Circus Maximus
Well, we’ve got no one to blame but ourselves – we voted to watch the human cock-fight that is modern American politics, and there isn’t one of us who can say that we haven’t gotten our money’s worth. And if Treasury Secretary Janet Yellen knows her business, and she looks the sort, our little jolly is going to bankrupt all of us sometime in June.
Like Hollywood’s output, the scripted drama we’re watching is painfully high budget, but hardly original. But the stage is set: The deadline approaches; once on non-speaking terms, the president and the speaker have finally conceded to negotiate and – somehow – both side managed to say exactly the same thing they were saying when they weren’t speaking. (In full disclosure I rewrote that last sentence three time and I’m still not sure it makes sense.) Back in the House, the GOP’s berserker caucus grumbles. Across the aisle, the Democrats are trying to push through something called a “discharge petition” that would trigger a vote to raise the debt ceiling without spending cuts, whether Speaker McCarthy wants to or not. For that bold maneuver to work, at least five Republicans must break ranks going into an election year. In the calming, sensible environs of the upper chamber, Senator Chuck Schumer as already avowed to kill any GOP package on arrival… because that’s the way Chuck rolls.
I’ll admit, the dramatic tension is top-notch – I just want it to stop.
A friend of mine in a state legislature swears up and down that a lot of these blowhards are perfectly reasonable when the cameras are off, and maybe he’s right. In 21st Century politics, though, the cameras are always rolling, and now these fools have talked themselves into respective corners while playing fashionably unforgiving blockheads.
Democracy is the theory that the common people know what they want, and deserve to get it good and hard.
H. L. Mencken
Blockheads, to be sure, but we’re the blockheads that made them that way.
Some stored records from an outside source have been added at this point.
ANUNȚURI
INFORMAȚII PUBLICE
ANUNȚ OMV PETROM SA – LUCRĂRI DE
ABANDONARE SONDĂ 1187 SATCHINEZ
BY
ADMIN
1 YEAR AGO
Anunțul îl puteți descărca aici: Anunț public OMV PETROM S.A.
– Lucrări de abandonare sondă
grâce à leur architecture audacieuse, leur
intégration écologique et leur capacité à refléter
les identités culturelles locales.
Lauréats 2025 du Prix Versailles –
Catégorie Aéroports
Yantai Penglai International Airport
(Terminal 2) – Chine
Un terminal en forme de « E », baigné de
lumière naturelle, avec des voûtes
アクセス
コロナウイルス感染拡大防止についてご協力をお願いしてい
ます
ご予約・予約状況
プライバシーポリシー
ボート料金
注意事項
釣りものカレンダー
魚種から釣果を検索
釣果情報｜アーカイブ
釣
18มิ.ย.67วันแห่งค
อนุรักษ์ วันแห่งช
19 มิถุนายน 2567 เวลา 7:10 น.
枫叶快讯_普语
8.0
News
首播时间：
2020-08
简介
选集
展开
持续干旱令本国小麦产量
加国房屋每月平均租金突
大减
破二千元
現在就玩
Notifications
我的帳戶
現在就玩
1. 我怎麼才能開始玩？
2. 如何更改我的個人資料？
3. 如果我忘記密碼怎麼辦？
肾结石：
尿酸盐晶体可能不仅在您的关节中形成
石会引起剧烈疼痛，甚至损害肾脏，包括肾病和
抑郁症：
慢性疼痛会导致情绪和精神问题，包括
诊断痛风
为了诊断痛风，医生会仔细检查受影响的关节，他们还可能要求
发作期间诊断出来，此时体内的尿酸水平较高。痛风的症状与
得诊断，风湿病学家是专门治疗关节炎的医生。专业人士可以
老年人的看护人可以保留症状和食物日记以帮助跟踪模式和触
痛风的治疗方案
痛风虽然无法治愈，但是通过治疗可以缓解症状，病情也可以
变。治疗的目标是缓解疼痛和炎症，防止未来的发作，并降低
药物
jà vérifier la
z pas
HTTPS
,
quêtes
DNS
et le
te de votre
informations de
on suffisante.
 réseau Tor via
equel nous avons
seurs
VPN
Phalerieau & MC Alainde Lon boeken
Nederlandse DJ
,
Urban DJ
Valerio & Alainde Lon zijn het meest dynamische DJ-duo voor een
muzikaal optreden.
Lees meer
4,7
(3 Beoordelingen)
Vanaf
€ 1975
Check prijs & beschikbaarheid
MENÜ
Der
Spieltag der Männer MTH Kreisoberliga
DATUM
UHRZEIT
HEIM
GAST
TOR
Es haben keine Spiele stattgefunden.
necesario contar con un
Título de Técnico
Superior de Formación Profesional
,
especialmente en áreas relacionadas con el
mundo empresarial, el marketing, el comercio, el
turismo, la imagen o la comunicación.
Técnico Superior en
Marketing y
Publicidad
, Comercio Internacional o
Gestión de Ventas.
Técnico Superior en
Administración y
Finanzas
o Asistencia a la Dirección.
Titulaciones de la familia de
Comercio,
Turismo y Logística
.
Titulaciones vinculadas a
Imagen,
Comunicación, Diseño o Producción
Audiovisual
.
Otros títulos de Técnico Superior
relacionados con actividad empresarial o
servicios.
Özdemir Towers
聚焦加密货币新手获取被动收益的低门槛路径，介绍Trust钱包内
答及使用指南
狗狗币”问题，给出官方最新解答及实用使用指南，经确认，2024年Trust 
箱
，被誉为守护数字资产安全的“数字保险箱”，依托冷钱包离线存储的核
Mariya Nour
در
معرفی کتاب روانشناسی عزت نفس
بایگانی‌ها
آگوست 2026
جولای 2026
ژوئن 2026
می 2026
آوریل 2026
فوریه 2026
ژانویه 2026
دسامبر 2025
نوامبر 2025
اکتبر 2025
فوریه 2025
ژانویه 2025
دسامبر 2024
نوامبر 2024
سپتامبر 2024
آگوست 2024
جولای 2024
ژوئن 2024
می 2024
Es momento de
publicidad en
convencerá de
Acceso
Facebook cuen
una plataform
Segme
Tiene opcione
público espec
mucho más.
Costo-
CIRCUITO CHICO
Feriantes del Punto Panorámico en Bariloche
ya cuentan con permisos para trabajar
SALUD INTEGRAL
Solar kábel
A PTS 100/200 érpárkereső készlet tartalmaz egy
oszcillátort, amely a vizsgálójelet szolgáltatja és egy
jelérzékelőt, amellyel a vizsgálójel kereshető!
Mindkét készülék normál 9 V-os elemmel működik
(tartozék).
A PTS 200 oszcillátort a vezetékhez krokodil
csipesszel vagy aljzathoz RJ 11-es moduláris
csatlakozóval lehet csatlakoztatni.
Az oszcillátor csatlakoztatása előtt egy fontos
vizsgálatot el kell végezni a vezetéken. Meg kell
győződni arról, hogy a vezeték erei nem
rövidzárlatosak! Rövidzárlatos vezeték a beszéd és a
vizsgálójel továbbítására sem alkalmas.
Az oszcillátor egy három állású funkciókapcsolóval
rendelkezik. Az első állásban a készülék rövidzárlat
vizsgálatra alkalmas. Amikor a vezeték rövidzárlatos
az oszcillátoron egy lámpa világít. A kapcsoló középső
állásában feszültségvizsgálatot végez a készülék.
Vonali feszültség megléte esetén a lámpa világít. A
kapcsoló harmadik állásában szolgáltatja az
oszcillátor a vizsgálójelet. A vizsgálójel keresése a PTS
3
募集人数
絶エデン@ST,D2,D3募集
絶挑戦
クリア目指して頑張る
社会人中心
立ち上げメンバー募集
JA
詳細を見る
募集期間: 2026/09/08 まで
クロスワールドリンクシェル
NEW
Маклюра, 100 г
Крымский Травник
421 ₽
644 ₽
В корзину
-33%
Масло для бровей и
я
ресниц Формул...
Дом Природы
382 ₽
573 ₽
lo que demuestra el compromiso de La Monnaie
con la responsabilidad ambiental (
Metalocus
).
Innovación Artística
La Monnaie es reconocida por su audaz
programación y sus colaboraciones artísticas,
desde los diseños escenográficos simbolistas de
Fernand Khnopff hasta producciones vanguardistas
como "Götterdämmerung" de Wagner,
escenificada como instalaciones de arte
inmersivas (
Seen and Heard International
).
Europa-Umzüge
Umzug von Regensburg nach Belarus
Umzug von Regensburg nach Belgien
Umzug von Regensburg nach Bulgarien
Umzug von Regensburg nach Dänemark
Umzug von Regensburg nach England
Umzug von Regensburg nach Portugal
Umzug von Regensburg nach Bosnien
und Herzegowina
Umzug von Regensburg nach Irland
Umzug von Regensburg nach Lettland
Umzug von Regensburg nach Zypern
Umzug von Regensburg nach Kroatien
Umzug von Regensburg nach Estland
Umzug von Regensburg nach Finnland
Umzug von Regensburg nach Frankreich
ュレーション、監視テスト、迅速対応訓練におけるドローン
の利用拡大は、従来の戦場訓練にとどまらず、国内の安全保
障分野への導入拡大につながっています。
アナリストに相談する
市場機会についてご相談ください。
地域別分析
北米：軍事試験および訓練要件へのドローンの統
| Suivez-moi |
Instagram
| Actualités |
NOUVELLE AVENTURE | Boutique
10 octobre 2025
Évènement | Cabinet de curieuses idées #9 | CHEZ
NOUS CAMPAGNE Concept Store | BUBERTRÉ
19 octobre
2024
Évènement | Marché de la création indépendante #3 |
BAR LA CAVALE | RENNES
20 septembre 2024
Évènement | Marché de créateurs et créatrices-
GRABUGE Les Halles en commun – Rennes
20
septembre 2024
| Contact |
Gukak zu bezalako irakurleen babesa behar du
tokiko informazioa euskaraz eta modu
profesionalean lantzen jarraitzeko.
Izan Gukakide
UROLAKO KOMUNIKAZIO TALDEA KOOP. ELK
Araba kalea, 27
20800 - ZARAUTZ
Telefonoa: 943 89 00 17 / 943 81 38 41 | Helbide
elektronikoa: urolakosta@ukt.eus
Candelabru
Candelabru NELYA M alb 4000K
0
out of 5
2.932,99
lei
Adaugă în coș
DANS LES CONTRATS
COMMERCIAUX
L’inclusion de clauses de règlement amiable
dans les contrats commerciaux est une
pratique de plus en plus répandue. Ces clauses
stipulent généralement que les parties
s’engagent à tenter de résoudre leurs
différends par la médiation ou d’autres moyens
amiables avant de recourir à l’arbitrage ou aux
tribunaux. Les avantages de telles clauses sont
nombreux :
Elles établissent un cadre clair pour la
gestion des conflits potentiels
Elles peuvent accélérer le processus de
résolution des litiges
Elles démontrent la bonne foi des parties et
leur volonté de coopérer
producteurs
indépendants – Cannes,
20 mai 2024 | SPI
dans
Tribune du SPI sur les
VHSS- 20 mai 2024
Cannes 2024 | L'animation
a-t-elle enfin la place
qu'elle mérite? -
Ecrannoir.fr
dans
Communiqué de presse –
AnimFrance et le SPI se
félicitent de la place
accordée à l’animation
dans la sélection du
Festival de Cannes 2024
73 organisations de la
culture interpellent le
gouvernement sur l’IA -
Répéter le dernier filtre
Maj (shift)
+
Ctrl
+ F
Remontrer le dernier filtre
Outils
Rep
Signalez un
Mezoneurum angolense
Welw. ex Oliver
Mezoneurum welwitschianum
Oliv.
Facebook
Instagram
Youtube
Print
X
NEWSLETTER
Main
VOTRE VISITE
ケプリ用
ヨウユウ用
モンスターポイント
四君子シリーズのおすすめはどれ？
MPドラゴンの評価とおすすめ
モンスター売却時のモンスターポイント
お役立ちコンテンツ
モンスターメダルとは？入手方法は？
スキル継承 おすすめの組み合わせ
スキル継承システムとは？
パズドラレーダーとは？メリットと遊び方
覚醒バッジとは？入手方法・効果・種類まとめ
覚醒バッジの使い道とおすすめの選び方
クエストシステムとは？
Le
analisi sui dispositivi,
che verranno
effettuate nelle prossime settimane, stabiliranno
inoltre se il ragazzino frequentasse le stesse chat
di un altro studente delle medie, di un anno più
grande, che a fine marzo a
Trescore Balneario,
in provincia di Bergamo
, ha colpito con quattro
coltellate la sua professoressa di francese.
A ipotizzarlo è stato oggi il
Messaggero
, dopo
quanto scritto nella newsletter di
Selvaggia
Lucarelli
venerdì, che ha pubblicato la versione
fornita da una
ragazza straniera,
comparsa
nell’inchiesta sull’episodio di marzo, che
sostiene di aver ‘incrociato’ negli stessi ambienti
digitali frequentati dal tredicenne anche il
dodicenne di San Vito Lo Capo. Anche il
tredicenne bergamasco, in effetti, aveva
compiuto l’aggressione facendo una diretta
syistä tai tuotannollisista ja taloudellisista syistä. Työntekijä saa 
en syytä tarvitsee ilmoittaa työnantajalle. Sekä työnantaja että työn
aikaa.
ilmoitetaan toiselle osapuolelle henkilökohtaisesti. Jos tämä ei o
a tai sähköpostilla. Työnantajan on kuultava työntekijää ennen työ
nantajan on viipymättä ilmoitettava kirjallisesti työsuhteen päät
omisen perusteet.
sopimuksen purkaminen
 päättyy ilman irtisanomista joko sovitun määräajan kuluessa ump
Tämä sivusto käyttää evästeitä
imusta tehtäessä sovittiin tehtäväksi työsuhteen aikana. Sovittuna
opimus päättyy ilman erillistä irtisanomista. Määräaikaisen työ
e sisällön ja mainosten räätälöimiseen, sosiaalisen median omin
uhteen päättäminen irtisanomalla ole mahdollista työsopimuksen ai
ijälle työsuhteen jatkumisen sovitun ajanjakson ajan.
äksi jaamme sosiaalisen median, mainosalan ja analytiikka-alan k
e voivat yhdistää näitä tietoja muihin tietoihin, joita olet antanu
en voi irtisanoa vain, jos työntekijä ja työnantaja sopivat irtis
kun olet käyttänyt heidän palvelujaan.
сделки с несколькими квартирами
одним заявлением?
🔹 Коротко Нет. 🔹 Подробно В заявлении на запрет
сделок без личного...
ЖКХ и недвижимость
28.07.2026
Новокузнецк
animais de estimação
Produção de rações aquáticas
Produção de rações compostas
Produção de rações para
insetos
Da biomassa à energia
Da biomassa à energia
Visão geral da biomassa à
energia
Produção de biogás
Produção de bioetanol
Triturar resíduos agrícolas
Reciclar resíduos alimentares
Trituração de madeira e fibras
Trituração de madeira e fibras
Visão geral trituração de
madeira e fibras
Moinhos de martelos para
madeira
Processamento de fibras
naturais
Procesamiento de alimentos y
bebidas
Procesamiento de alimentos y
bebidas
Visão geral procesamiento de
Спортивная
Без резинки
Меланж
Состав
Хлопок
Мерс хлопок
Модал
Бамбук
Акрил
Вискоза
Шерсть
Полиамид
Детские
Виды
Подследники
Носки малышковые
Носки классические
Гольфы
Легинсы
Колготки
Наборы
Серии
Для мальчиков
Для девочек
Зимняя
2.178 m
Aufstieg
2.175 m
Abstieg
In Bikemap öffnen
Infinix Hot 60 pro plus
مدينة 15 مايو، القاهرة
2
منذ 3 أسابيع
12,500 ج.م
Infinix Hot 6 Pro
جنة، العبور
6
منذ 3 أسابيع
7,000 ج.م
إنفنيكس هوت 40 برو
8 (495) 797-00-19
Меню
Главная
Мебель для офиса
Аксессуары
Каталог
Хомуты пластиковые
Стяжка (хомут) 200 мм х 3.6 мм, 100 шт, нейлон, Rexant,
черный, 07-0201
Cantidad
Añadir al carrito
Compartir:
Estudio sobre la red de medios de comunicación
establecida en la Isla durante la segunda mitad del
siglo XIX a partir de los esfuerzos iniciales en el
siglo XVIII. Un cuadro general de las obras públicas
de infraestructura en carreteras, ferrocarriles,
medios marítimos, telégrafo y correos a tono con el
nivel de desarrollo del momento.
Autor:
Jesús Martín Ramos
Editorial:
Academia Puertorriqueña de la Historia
Politicians used to act like they were above all this foolishness, and then something happened: Cable news, social media and we, the collective hiring committee for the nation’s administrators, decided that it wasn’t enough for politicians to bet on the cock-fight of democratic politics, they had to strap on razors, plume-up and peck each other to death.
Mind, I’ve worked in Latin America, so my battle-rooster metaphor was carefully chosen. And I will admit that the colorful plumage and blood flying everywhere is perversely exhilarating (local color is important is those long reads), but the truth is that a fighting cock isn’t much good for anything else. It titillates our worst natures, but it doesn’t put much food on the table.
Take, for example, the strange case of George Santos – who surrendered to federal authorities on a range of charges ranging from wire fraud to scamming everything from unemployment benefits to his own election campaign. Since his CV and life story change depending on who is asking, we are forced to scrub his provable record to find the man’s skill set. Because I’m an optimist, I’ll say that man has one apparent skill: He can sell. He was a good enough salesman (or con-man, take your pick) that the citizens of his Long Island district hired him to cast a vote in government on their behalf. Poor George’s problem was that the product that he was selling – a shiny, loveable George Santos – was otherwise useless. The voters hired him past his level of competence. Yet so divided along party lines is our government, that the GOP still needs his vote enough to let him stay.
Perhaps it is too much to ask that the voter not be entertained. And in defense of the good people of Long Island, New York, while he may not have been suited for thinking job, he was perfect for the theatrics of politics in which he was cast. It makes Washington is deadly serious on silly issues like who has been more victimized in a made-for-TV culture war, but when it comes actual issues: sovereign default leaps to mind its, well, plumage will only take you so far.